Also, in diesen Tagen wird Saturn sanfter (ab 2. August bewegt er sich wieder in seiner eigentlichen Richtung), der Vollmond rüttelt am Alten, und wie immer bleibt nichts wie es war und nichts ist je irgendwo festgeschrieben. Wie immer ist alles offen, vielleicht sogar noch offener als je zuvor.

Es gibt keine Grenze, wenn Vision und Bauchgefühl, Motivation und Erfahrung, Fokus und Hingabe alle zusammen in einem Boot sitzen, und das ist ein Fest. Wenn das Ganze von Liebe getragen wird, ist sicher, dass die Fahrt ein spannendes Abenteuer wird und Begriffe wie „normal“ und „funktionieren“ weit weg geschleudert werden können.
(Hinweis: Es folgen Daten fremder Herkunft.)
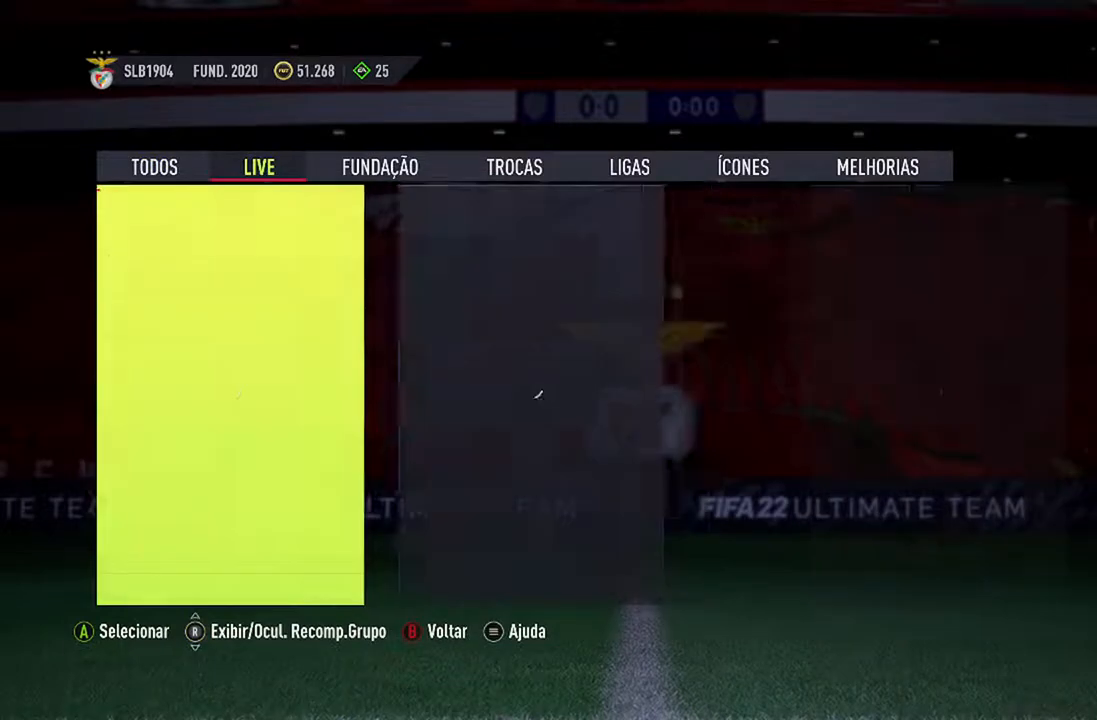
{"buttons": [], "left_stick": "center", "right_stick": "center", "events": []}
Ohne sie reist es sich so viel flexibler und glücklicher.

Heißen wir die Freiheit willkommen, reisen wir spontan und dennoch geduldig, hellwach und voller Freude! Ich wünsche Euch ganz große innere Räume, wie Ozeane oder Himmel, in denen Ihr Euch frei und zu Hause fühlt, um in genau die Richtung zu wachsen, die sich richtig anfühlt und schon immer richtig war.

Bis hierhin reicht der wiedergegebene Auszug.